6.2.2 Maintaining Asset Data


Maintaining Asset Data

This section describes several approaches to keeping asset inventory and condition information current, so it can be used reliably to track accomplishments and evaluate current and future needs. The methodologies used to collect the asset information is discussed in Chapter 7.

Maintaining Inventory Information

One of the challenges transportation agencies face is keeping their asset inventory current, because it can require business processes dependent on individuals or agency work areas that differ from the primary asset owners. For example, construction may be responsible for installing new guardrails as part of a pavement-resurfacing project, but the information is not always made available to the maintenance division responsible for budgeting and scheduling guardrail repairs.

Establishing Processes to Update Inventory Information

Some types of inventory information change regularly while other information changes infrequently. As a result, it is important to classify each type of data and establish procedures in order to ensure the inventory is updated as information changes. An agency should establish business processes to ensure any changes to the inventory are reflected in relevant databases. For example, each time a pavement improvement project is completed, the database should be updated with information about the new surface type, the project completion data and the other assets replaced as part of the project. Establishing these processes and holding individuals responsible for updating this information are important for the ongoing success of a performance-based management approach.

Maintaining Condition Information

Asset condition and performance information must also be updated on a regular cycle. In some cases, data collection cycles are mandated by regulations, such as federal requirements for reporting pavement and bridge condition information on the National Highway System. Where there are no requirements in place for condition reporting, the update frequency should be determined based on the resources available, how the asset is managed and the data analysis cycle. Different update frequencies may be established for different types of assets.

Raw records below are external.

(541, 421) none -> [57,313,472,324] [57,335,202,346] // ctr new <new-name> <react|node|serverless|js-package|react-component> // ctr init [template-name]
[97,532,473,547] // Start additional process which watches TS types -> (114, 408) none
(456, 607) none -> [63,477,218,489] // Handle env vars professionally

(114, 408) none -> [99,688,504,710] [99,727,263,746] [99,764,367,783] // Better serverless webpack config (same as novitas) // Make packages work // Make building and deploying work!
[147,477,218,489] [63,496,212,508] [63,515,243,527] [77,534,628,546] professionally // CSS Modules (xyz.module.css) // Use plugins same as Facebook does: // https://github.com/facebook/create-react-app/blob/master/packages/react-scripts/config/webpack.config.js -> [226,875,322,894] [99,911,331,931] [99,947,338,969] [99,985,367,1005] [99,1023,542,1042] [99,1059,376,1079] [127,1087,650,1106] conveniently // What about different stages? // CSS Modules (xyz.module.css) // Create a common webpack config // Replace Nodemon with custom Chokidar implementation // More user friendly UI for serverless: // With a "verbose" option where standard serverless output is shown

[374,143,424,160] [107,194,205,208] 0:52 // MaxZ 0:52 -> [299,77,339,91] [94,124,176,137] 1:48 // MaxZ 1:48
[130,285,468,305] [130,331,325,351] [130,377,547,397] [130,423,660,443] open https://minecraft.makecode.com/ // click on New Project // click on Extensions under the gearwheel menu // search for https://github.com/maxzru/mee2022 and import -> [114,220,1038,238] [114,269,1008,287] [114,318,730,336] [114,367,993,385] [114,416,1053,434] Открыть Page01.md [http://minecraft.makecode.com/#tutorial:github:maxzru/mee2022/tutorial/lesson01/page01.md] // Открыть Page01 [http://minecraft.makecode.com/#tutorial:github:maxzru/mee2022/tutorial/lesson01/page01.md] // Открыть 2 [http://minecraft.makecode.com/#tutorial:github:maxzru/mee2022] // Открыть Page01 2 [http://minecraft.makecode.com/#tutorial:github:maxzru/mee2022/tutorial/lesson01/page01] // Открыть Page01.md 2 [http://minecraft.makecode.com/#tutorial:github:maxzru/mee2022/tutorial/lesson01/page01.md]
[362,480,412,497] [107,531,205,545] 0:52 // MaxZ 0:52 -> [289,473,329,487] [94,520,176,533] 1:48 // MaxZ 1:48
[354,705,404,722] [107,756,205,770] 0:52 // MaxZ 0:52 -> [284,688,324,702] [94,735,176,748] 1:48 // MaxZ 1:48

Asset condition information may be collected based on a regular interval schedule or an inspection may be triggered based on the asset’s condition. For example, an asset in poor condition may require inspection more frequently than an asset in good condition. In general, asset information is updated on a 2- to 4-year cycle, but in some cases asset data is collected more frequently. For instance, some agencies collect performance data on maintenance assets several times a year to ensure they are in good working order and performing as expected. The condition of other assets with a slower rate of deterioration may be conducted less frequently.

Virginia DOT

The Virginia DOT maintains most of the assets on state roads and regularly assesses the condition of those assets for determining investment needs. For pavements and bridges, there are asset leads at both the central office and in the districts to monitor conditions and update the database based on work completed. Asset leads at the central office manage statewide data monitoring and analysis and provide guidance on the work that is needed. The asset leads in the districts are responsible for implementing the work and recording completed work in the bridge and pavement management systems so the information is always current.